On paper, the diesel engine develops 110PS of maximum power. While it’s not the most powerful engine in its segment, it never felt out of breath even at triple-digit speeds. Cruising at highway speeds should be an easy task for the Kicks then.
However, overtaking or picking up quick pace will require downshifting. The diesel engine makes 240Nm of maximum torque at 1750rpm, but you only make quick progress when the rev counter goes over 2500rpm. The drive pattern will also have to be adjusted when driving in the city. So while it will continue to march forward at 1500+ rpm, picking up quick pace will require dropping gears. The diesel powertrain of the Kicks comes with an ECO mode which dulls down the throttle response and hence was 1.5kmpl more efficient in our city mileage test.
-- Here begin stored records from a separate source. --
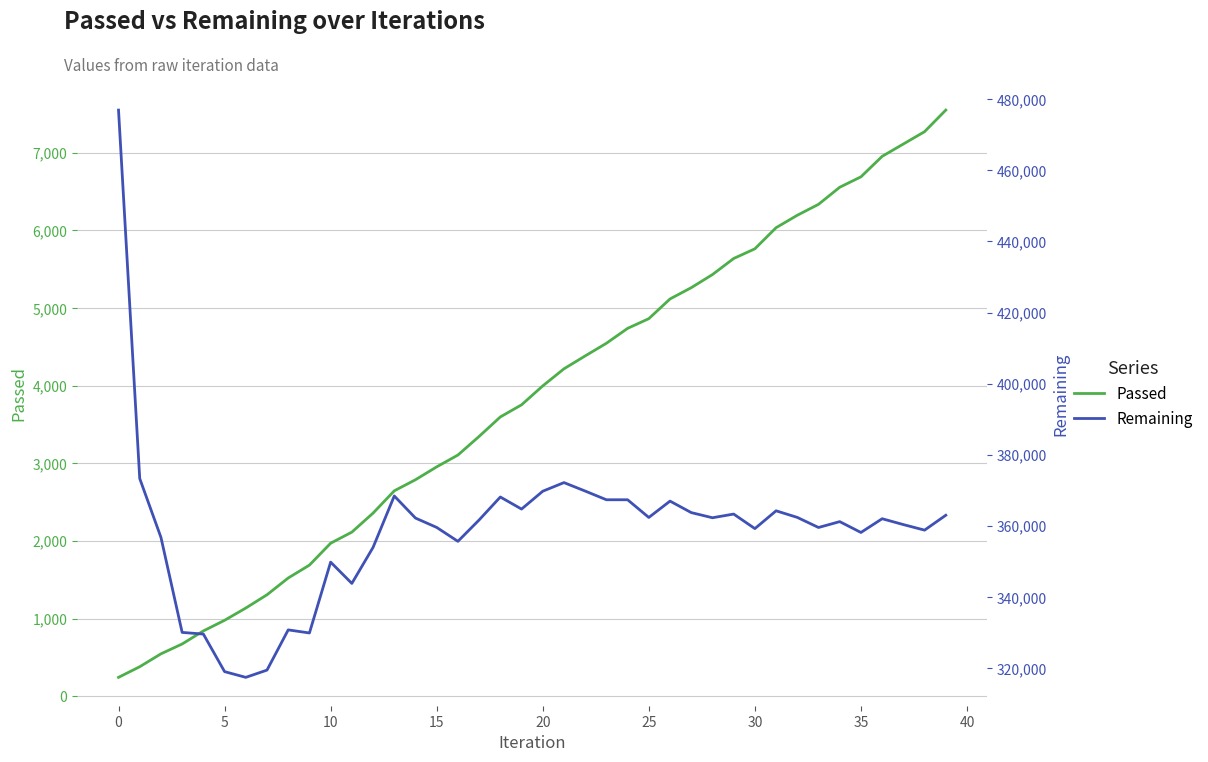

True or false: Remaining has more than 1 interior local peaks.

True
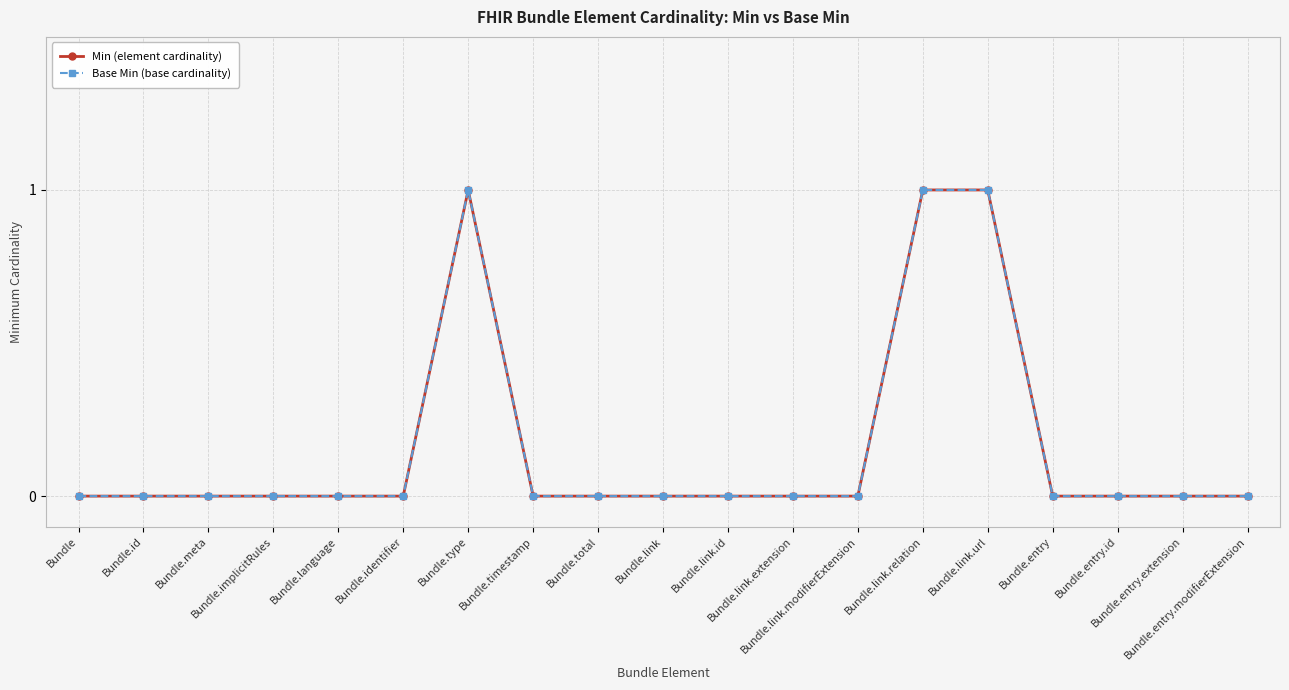

Does the chart have visible grid lines?

Yes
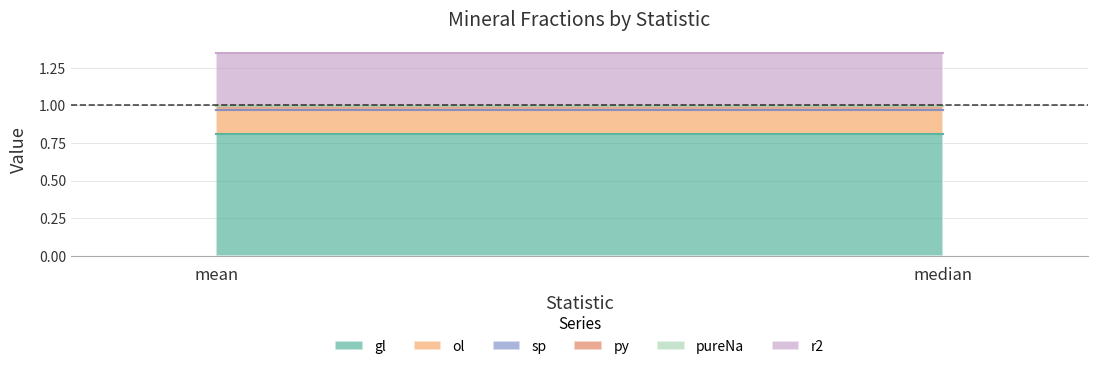

Does the chart have visible grid lines?

Yes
The Kicks might look sporty and agile on the outside, but its ride is tuned for outright comfort. The suspension easily soaks any small or big undulations at both slow or high speeds. Despite tuned to be on the softer side, the Kicks doesn’t throw its passengers around when negotiating uneven surfaces. The comfortable ride adds to the richness of the cabin and the overall package exudes sophistication comparable to cars from a segment above.
Tested Performance Figures - 1.5D MT
30-80 kmph (3rd Gear)
40-100 kmph (4th Gear)
Nissan has not completely revealed the Kicks’ feature set or variant details. We, however, know that only the diesel Kicks will be available in the top variant and not the petrol. In terms of safety, the top-spec Kicks gets ABS with EBD and Brake Assist, Hill Start Assist and four airbags. In comparison, the Creta gets six while the S-Cross only gets two.
360-degree parking assist is one of the highlights and is exclusive to the Kicks in the compact SUV and crossover space. It uses four cameras -- one at the front, one at the rear and one under each ORVM to give an all-round view of the car when reversing into a parking spot.
Other than this, the Kicks gets LED headlamps and DRLs, 17-inch alloy wheels, auto AC (standard feature), cooled glovebox, cruise control, fog lamps with cornering function, 8-inch touchscreen infotainment system with Apple CarPlay and Android Auto as well as rain sensing wipers.
The 8-inch touchscreen on the dashboard looks wide. However, it’s not tilted towards the driver and is, therefore, not the easiest to operate when you’re driving.
Compared to the top-spec Creta, the Kicks misses out on convenience features like auto-dimming IRVM, powered driver seat and wireless charger. It also doesn’t get a sunroof, unlike the Creta. A sunroof would have complemented the Kicks’ youthful vibe. Moreover, the Creta doesn’t get LED headlamps and 360-degree parking assist that the Kicks does.